On 15 May 2020, a number of further amendments to the OPGGSA and the Levies Act were passed.

The key amendments include:

  • (Greenhouse gas cross-boundary storage) Providing for the grant of single greenhouse gas titles that straddle the boundary between State/Northern Territory coastal waters and Commonwealth waters. Upon the grant of such title, the title area will become Commonwealth waters for all purposes of the OPGGSA. Decisions about the grant of such titles will be made by a newly established Cross-boundary Authority consisting of the responsible Commonwealth Minister and the relevant State or Northern Territory Resources Minister (this regime is similar to the current Joint Authority arrangements). The Levies Act has also been amended to ensure that the levies imposed by that Act apply to cross-boundary titles.
  • (Unification of adjacent Commonwealth greenhouse gas titles) Enabling the holder of two adjacent Commonwealth greenhouse gas titles to apply for a single title across the two areas, where the holder has reasonable grounds to suspect that there is a geological formation that straddles the two titles.
  • (Strengthen powers of NOPSEMA inspectors) Further strengthening and clarifying the powers of NOPSEMA inspectors. Currently, NOPSEMA does not have the power to inspect or enforce compliance by a titleholder in areas of State/Territory jurisdiction, such as in coastal waters or onshore. Obtaining a warrant or consent can impede compliance monitoring in emergency situations. The amendments strengthen NOPSEMA's powers to ensure compliance by a titleholder with its environmental management obligations in the event of an oil pollution emergency originating from operations in Commonwealth waters. Specifically, the amendments enable NOPSEMA inspectors to enter premises used for implementation of oil spill response obligations without a warrant, whether located in Commonwealth or State/Territory jurisdiction, in the event of an oil pollution emergency arising from operations in Commonwealth waters.

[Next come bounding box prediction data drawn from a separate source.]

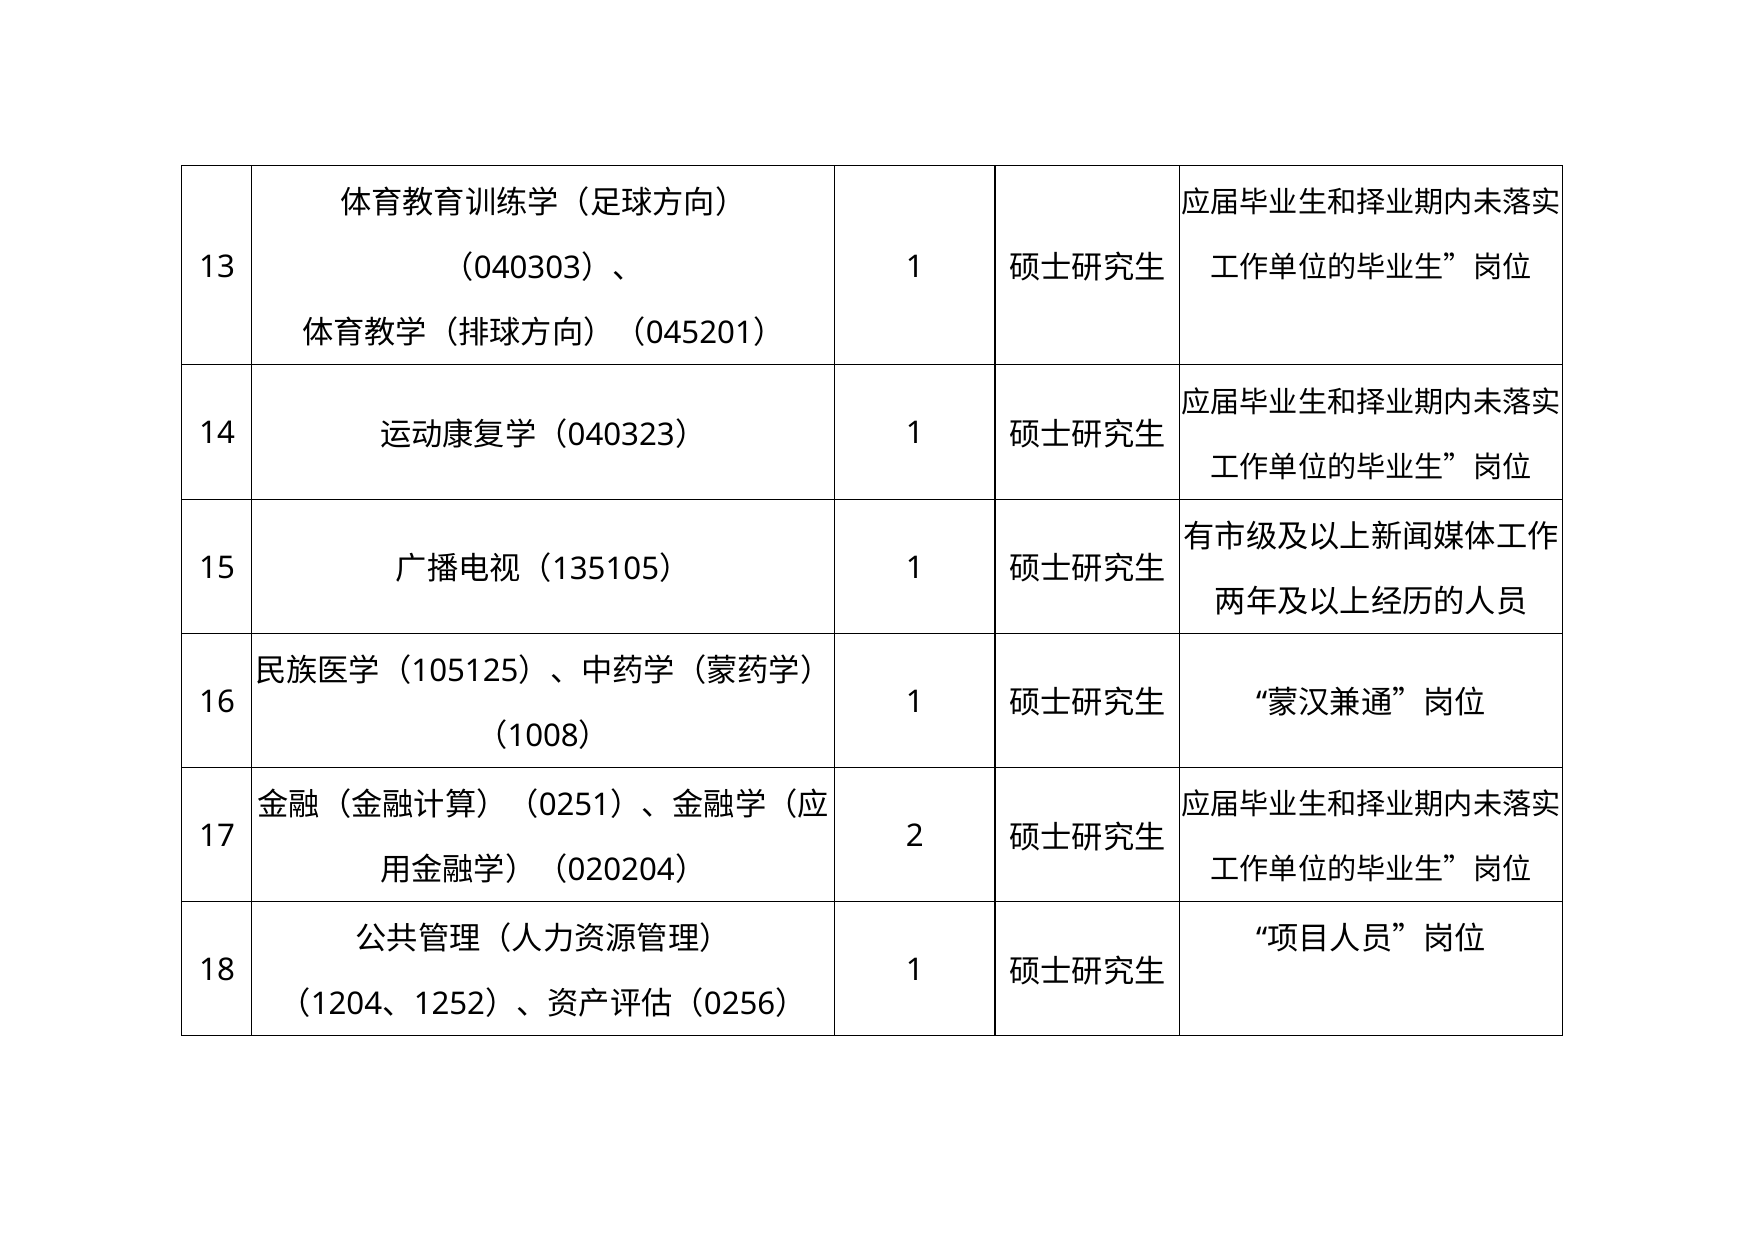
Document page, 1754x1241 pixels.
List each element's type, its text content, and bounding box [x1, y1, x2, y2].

table_cell 15 [182, 500, 251, 633]
table_cell 硕士研究生 [996, 768, 1179, 901]
table_cell “蒙汉兼通”岗位 [1180, 634, 1562, 767]
table_cell 14 [182, 365, 251, 498]
table_cell 17 [182, 768, 251, 901]
table_cell 运动康复学（040323） [252, 365, 834, 498]
table_cell 2 [835, 768, 994, 901]
table_cell 公共管理（人力资源管理）（1204、1252）、资产评估（0256） [252, 902, 834, 1035]
table_cell 18 [182, 902, 251, 1035]
table_cell 硕士研究生 [996, 902, 1179, 1035]
table_cell 广播电视（135105） [252, 500, 834, 633]
table_cell 1 [835, 500, 994, 633]
table_cell 应届毕业生和择业期内未落实工作单位的毕业生”岗位 [1180, 768, 1562, 901]
table_cell 有市级及以上新闻媒体工作两年及以上经历的人员 [1180, 500, 1562, 633]
table_cell 金融（金融计算）（0251）、金融学（应用金融学）（020204） [252, 768, 834, 901]
table_cell 体育教育训练学（足球方向）（040303）、 体育教学（排球方向）（045201） [252, 166, 834, 364]
table_cell 1 [835, 365, 994, 498]
table_cell 应届毕业生和择业期内未落实工作单位的毕业生”岗位 [1180, 365, 1562, 498]
table_cell 1 [835, 902, 994, 1035]
table_cell 民族医学（105125）、中药学（蒙药学）（1008） [252, 634, 834, 767]
table_cell 硕士研究生 [996, 166, 1179, 364]
table_cell “项目人员”岗位 [1180, 902, 1562, 1035]
table_cell 硕士研究生 [996, 500, 1179, 633]
table_cell 1 [835, 166, 994, 364]
table_cell 16 [182, 634, 251, 767]
table_cell 1 [835, 634, 994, 767]
table_cell 应届毕业生和择业期内未落实工作单位的毕业生”岗位 [1180, 166, 1562, 364]
table_cell 13 [182, 166, 251, 364]
table_cell 硕士研究生 [996, 634, 1179, 767]
table_cell 硕士研究生 [996, 365, 1179, 498]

  • (Extension of polluter pays) The amendments extend the operation of the 'polluter pays' obligations and the application of significant incident directions that may be given by NOPSEMA to areas of State/Territory jurisdiction.

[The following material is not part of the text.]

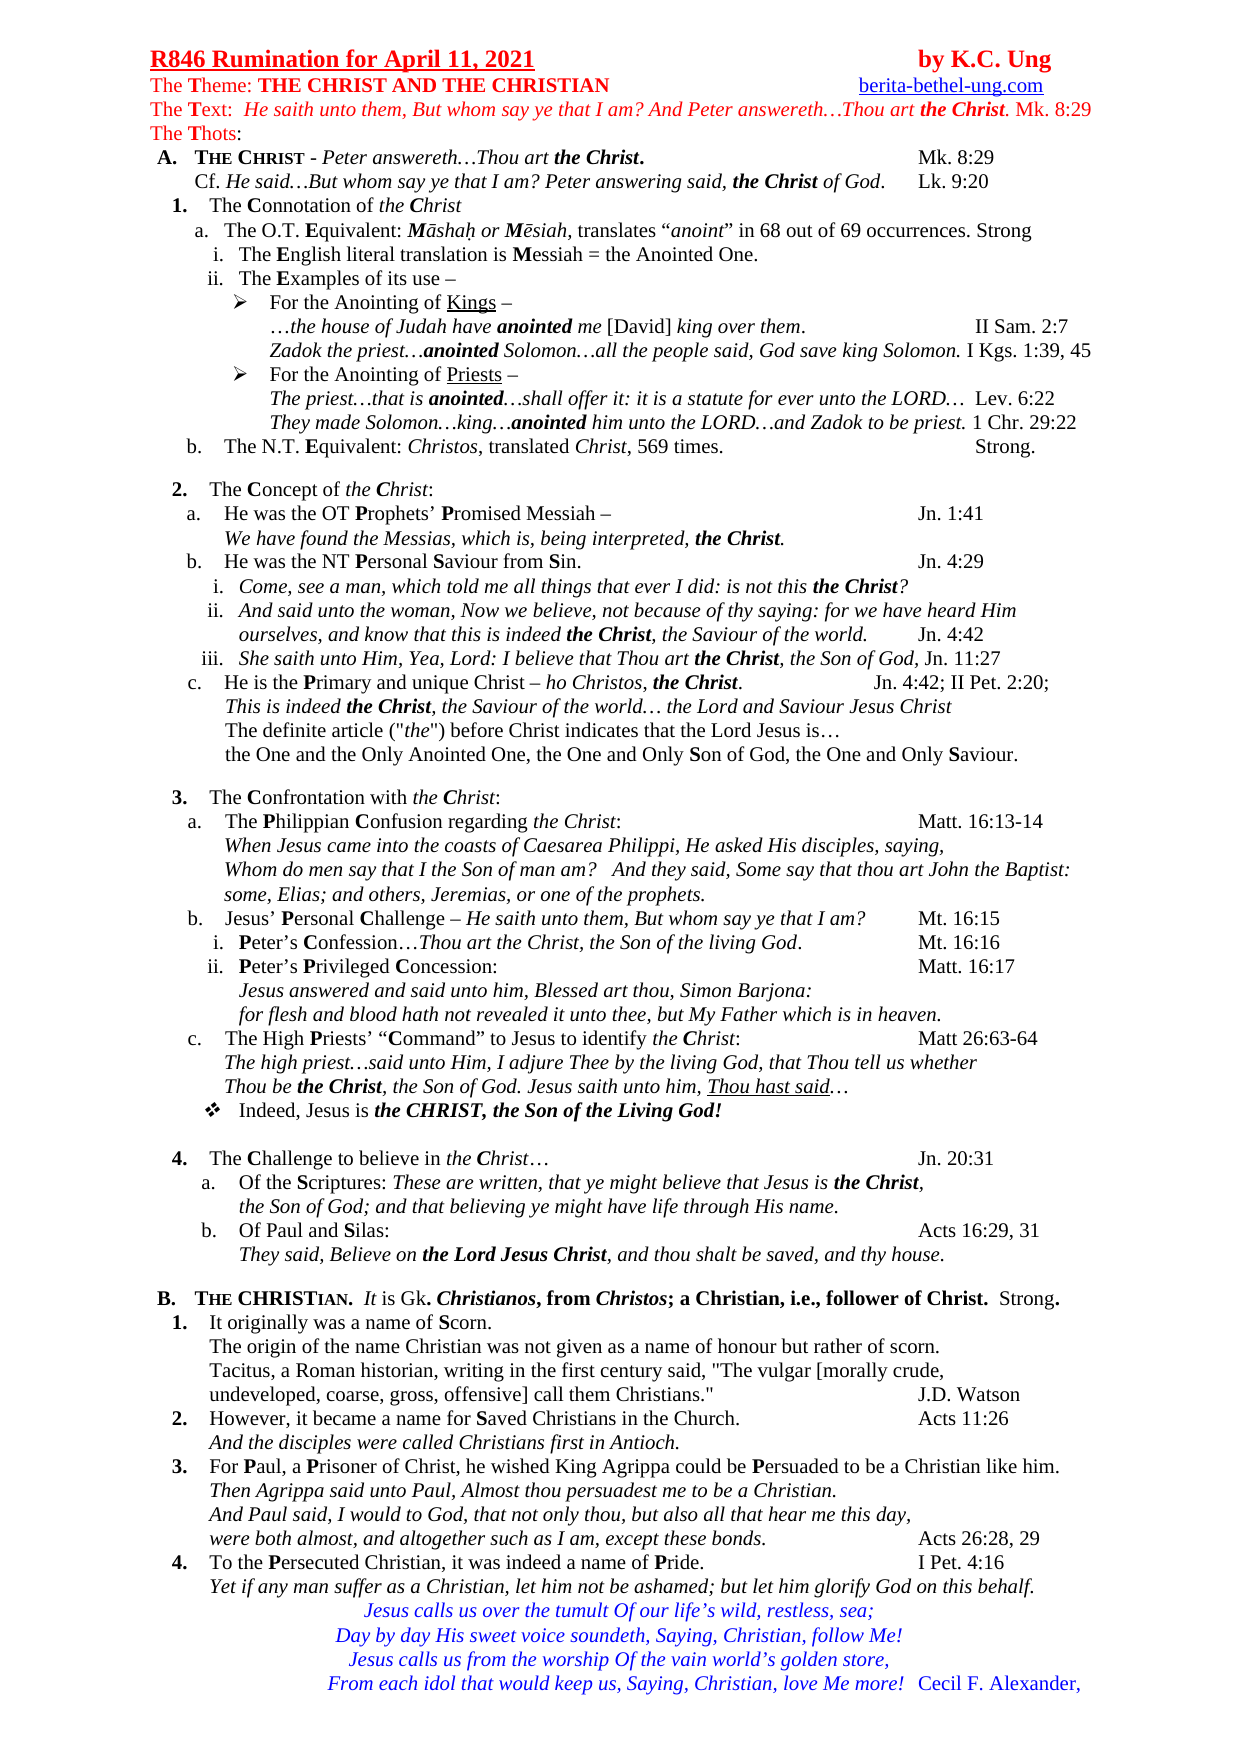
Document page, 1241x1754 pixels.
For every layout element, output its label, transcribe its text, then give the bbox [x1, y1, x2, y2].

  • (Levies Act) The amendments ensure that levies are imposed on cross-boundary titles (including the part of the title that is in State/Northern Territory waters) and imposed in relation to regulatory activities undertaken in respect of greenhouse gas titles held by a State or the Northern Territory. These amendments will ensure that NOPSEMA and NOPTA are fully cost recovered for their regulatory operations.

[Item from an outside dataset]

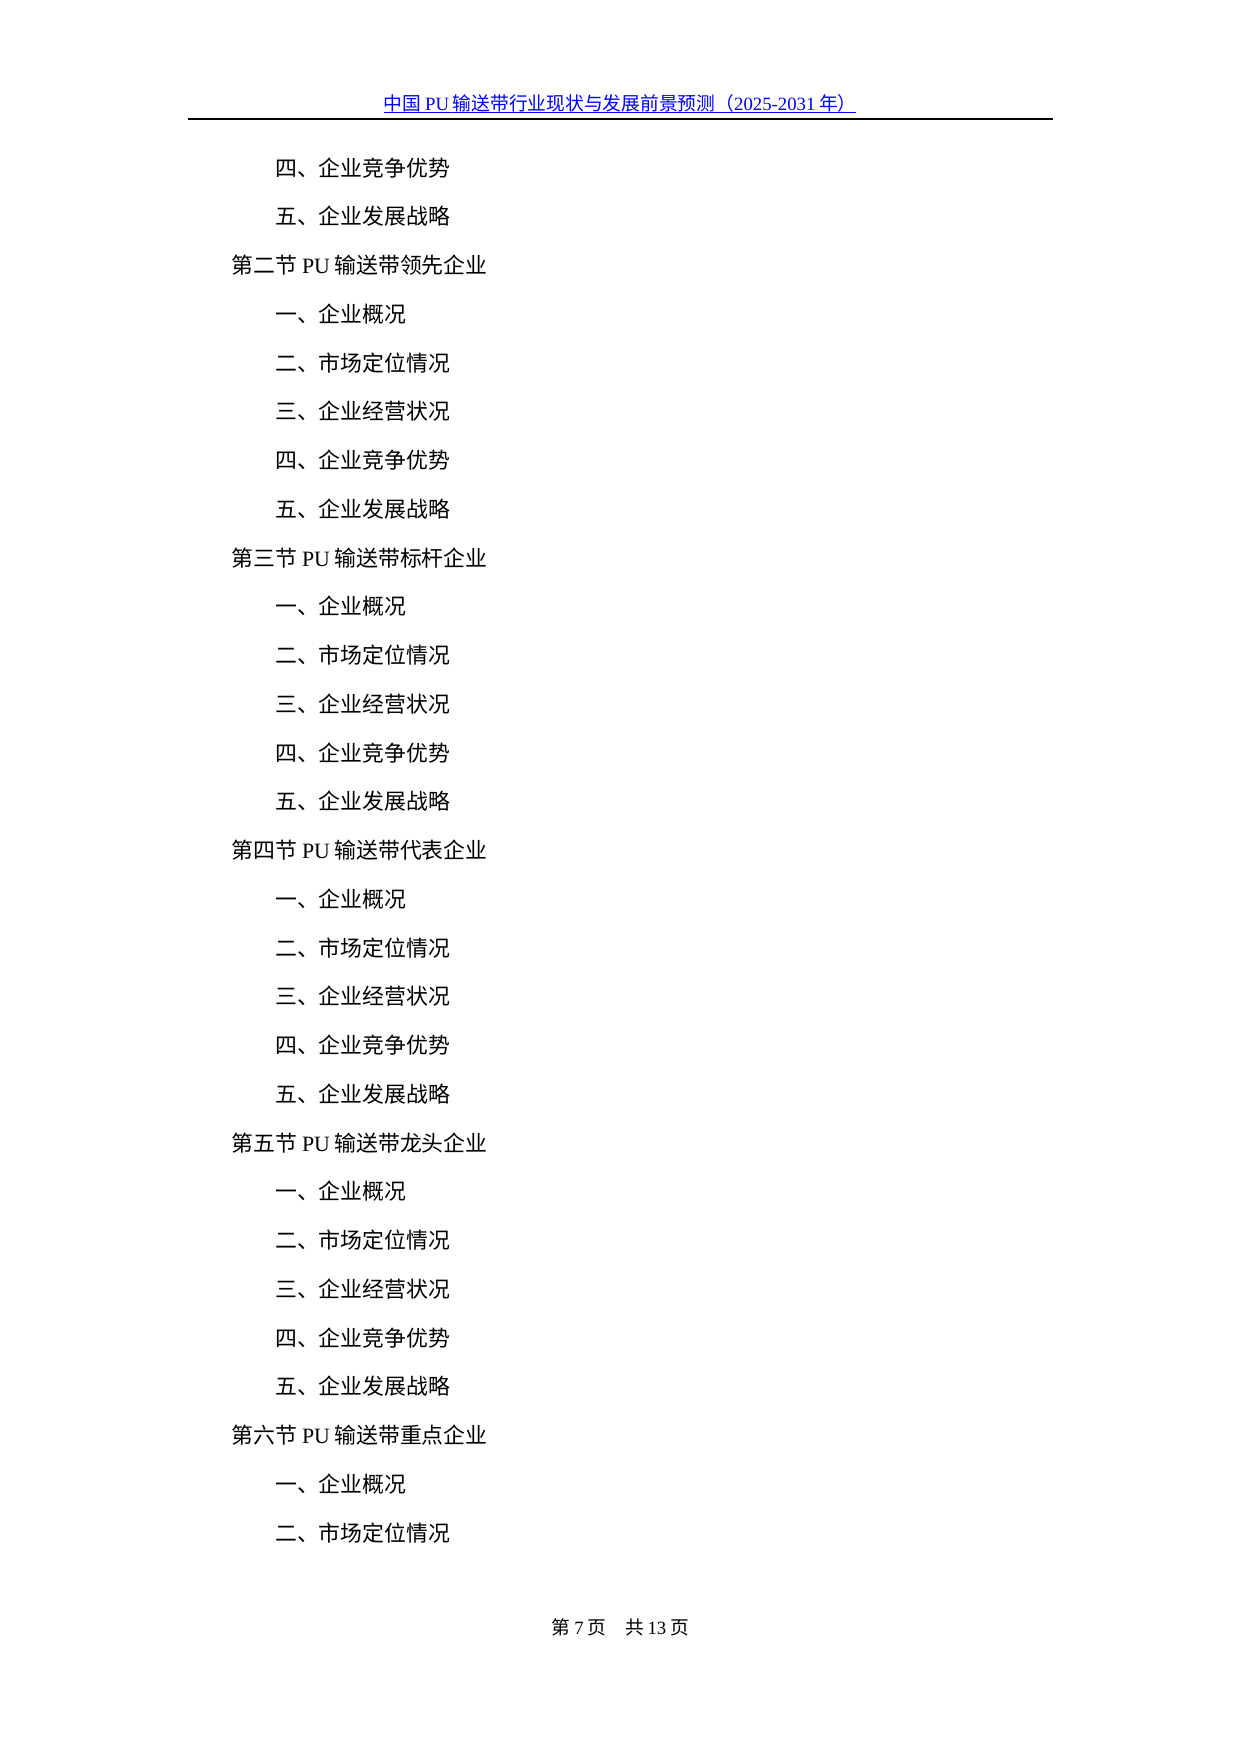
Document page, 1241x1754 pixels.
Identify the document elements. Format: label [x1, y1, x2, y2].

text [187, 150, 1053, 1548]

These amendments come after the recently announced National Hydrogen Strategy and illustrate Australia's aspiration to be one of the first countries to create a hydrogen export industry, which relies on suitable carbon capture and storage. The amendments enable carbon capture and storage projects, such as the CarbonNet project, to proceed with plans to inject CO2 into underground reservoirs offshore. Currently, the CarbonNet project is investigating the feasibility of a commercial-scale, multi-user carbon capture and storage network in Gippsland, Victoria. The proposed storage site under the CarbonNet Project is one such site that straddles the boundary between Commonwealth waters and State and Territory coastal waters.

Further, these amendments will ensure that the sector is adequately regulated and aligned with international best practice so as to attract investment in new industries for Australia.